School librarians sometimes hope to avoid censorship problems by sagaciously anticipating what may be objected to, and carefully excluding such materials from their purchase list. This strategy is unlikely to succeed. The variety of materials attacked in school libraries is truly bewildering. An A-B-C book was removed from a school library in Alberta because a parent complained that the reference for the letter N, a nudist eating noodles in Naples, was not appropriate for kindergarten students. Two volumes of an encyclopedia were removed from a rural school because they dealt with human reproduction, which the complainant saw as explicit sex. Bad language—quite often a matter of one or two words in the entire book, and words that are presented in a context of disapproval for their use—is the reason given for attempts to censor many children’s and young adult classics.
Paul Zindel’s novel The Pigman (1968) has been attacked for profanity, although there is no profanity in the book; the characters are shown using such typographical symbols as “ and ” to represent cursing, and this was enough to draw a challenge.
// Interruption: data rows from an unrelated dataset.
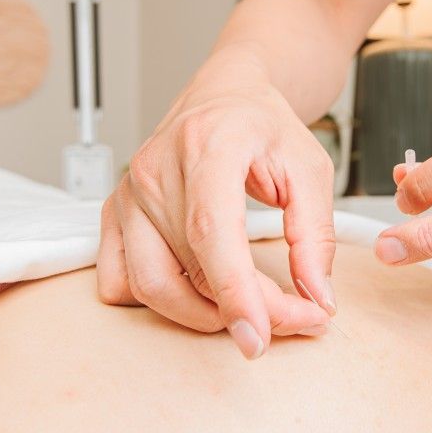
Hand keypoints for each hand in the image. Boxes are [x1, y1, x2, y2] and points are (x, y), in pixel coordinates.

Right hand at [96, 66, 335, 357]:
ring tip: (249, 305)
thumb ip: (316, 235)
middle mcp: (156, 171)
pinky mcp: (114, 215)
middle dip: (240, 311)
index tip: (260, 336)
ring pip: (150, 285)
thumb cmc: (263, 126)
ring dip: (201, 314)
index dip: (234, 292)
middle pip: (185, 271)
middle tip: (292, 317)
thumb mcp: (310, 169)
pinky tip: (196, 288)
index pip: (211, 232)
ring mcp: (127, 195)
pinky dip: (157, 300)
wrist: (224, 95)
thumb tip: (317, 298)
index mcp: (208, 147)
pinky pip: (118, 281)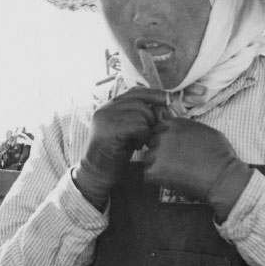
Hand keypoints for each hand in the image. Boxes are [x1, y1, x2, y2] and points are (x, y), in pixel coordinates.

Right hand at [76, 87, 171, 206]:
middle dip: (152, 117)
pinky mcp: (109, 129)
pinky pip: (138, 126)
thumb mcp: (127, 131)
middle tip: (150, 133)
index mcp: (108, 106)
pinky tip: (137, 146)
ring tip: (139, 142)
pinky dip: (143, 136)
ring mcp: (105, 117)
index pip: (135, 92)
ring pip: (141, 114)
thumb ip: (139, 117)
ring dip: (147, 129)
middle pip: (140, 102)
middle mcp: (105, 108)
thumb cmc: (114, 155)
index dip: (153, 94)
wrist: (96, 174)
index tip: (167, 99)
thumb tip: (162, 107)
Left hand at [142, 119, 254, 219]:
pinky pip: (147, 175)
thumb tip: (179, 131)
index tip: (174, 149)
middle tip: (176, 163)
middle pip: (152, 143)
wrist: (222, 177)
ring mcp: (156, 152)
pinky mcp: (153, 170)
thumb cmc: (220, 155)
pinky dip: (157, 180)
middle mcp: (163, 134)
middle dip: (161, 152)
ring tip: (176, 173)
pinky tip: (172, 181)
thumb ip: (186, 128)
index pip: (159, 129)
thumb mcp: (205, 131)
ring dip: (157, 166)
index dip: (166, 140)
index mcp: (174, 123)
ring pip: (148, 159)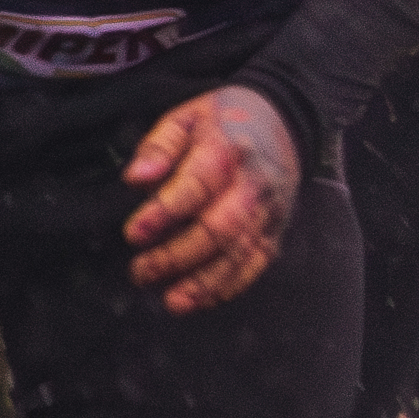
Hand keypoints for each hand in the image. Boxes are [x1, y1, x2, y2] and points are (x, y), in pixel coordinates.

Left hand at [121, 86, 305, 312]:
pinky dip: (229, 286)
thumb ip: (158, 146)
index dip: (165, 212)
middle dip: (179, 255)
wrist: (284, 120)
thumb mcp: (186, 117)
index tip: (134, 233)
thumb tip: (137, 178)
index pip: (198, 184)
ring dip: (205, 281)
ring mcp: (269, 210)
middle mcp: (254, 183)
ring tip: (172, 300)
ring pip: (240, 252)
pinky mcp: (276, 229)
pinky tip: (200, 300)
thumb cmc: (225, 120)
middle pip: (221, 227)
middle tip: (141, 270)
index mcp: (228, 149)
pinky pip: (256, 264)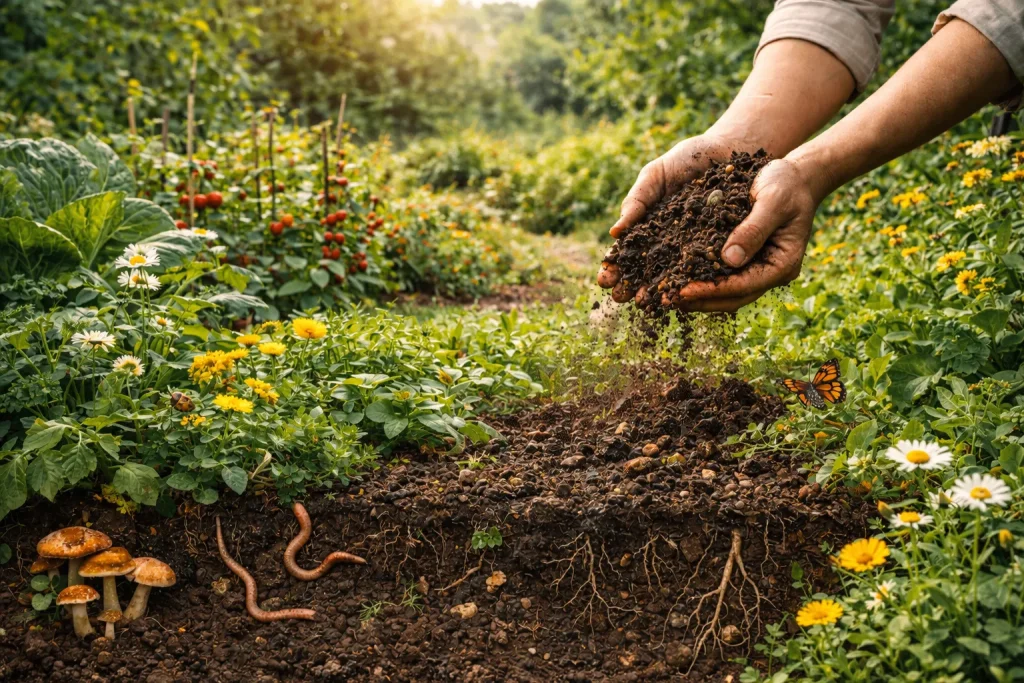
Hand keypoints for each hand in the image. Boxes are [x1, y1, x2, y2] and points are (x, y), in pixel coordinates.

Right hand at [597, 133, 753, 290]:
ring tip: (645, 302)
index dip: (615, 267)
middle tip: (621, 298)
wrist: (731, 149)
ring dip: (657, 289)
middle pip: (646, 269)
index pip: (628, 252)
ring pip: (673, 273)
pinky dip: (693, 280)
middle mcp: (670, 241)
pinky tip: (681, 293)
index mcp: (649, 225)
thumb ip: (637, 200)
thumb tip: (614, 233)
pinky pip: (705, 266)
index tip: (604, 280)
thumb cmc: (689, 158)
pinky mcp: (719, 247)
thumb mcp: (656, 174)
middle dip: (632, 285)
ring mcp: (694, 247)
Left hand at [677, 157, 826, 311]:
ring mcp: (760, 269)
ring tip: (667, 296)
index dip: (712, 290)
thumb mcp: (773, 201)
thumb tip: (728, 260)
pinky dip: (701, 280)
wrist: (795, 176)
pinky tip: (677, 278)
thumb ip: (753, 229)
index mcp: (783, 264)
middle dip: (700, 301)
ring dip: (698, 296)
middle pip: (733, 298)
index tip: (683, 290)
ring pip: (726, 293)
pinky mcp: (748, 261)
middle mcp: (771, 273)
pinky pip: (722, 277)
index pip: (743, 286)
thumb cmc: (787, 184)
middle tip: (667, 300)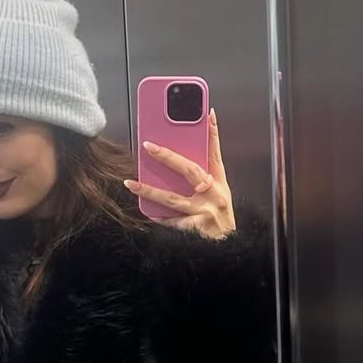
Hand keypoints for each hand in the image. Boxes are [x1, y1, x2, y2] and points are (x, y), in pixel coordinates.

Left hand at [124, 107, 235, 239]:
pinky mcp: (197, 227)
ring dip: (150, 190)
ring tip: (131, 183)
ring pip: (172, 198)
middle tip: (149, 146)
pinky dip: (161, 219)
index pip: (216, 153)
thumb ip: (205, 181)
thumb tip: (180, 165)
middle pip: (189, 170)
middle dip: (167, 156)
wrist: (231, 249)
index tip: (207, 113)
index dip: (213, 133)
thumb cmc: (221, 221)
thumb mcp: (220, 197)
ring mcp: (205, 210)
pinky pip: (173, 222)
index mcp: (220, 183)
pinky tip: (149, 214)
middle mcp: (214, 194)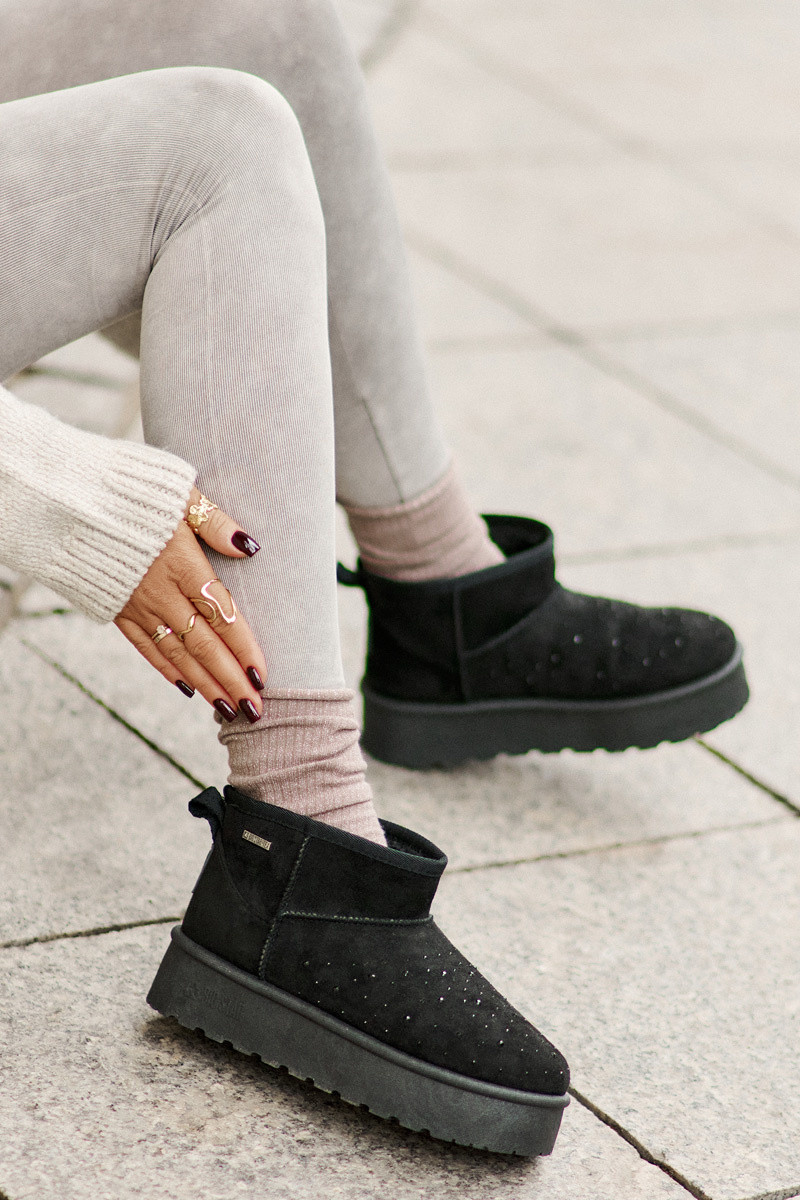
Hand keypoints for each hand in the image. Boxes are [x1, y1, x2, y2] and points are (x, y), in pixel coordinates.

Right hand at [114, 488, 267, 721]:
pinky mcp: (117, 610)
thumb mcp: (180, 493)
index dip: (244, 648)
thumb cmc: (131, 492)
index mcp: (182, 564)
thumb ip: (215, 522)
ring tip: (229, 709)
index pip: (223, 615)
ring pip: (178, 654)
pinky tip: (189, 688)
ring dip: (206, 684)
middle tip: (256, 710)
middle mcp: (161, 592)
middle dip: (232, 680)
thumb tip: (249, 545)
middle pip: (204, 644)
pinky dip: (169, 669)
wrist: (66, 502)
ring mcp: (138, 605)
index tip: (263, 675)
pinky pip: (146, 647)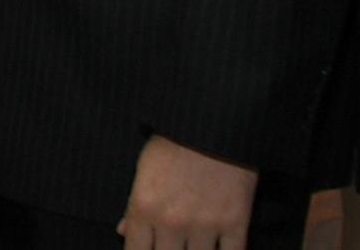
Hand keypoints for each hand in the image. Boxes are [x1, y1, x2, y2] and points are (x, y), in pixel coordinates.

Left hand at [118, 134, 256, 248]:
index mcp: (143, 207)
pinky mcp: (236, 223)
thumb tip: (123, 232)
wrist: (212, 121)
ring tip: (191, 246)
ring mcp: (205, 225)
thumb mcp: (143, 168)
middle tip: (172, 245)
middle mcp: (171, 222)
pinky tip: (218, 249)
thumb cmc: (172, 142)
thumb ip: (133, 206)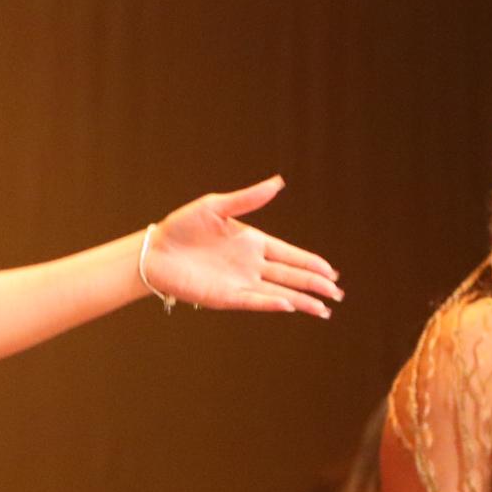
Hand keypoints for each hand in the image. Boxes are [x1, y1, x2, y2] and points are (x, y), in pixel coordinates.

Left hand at [144, 176, 342, 316]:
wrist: (154, 250)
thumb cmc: (182, 227)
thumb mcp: (215, 206)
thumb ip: (248, 199)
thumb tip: (278, 182)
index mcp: (252, 242)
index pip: (289, 254)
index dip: (310, 263)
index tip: (332, 271)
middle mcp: (249, 264)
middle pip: (290, 275)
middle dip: (314, 284)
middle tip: (337, 293)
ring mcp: (239, 282)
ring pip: (278, 292)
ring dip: (301, 300)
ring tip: (324, 309)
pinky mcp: (224, 296)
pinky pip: (253, 300)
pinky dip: (272, 302)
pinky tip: (290, 304)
Another traditional reason for complaints has been sex. Two romance novels were declared pornographic by the parent of a Texas high school student. The parent demanded that all romance novels be removed from the library. Other titles attacked for sexual content include many literary classics and many sex education books. Sex education books were removed after complaints that they contained material that dealt with such topics as alien to adolescent experience as masturbation, homosexuality, and premarital sex.
Violence is also a source of concern. Traditional fairy tales require that villains be punished, and realistic young adult novels sometimes record the violent nature of society. Some parents seek to censor such books in order to protect young readers. C. S. Lewis’ The Lion, the Witch and the Wardrobe (1950) was criticized by a parent in Howard County, Maryland, for its “graphic violence, mysticism, and gore.”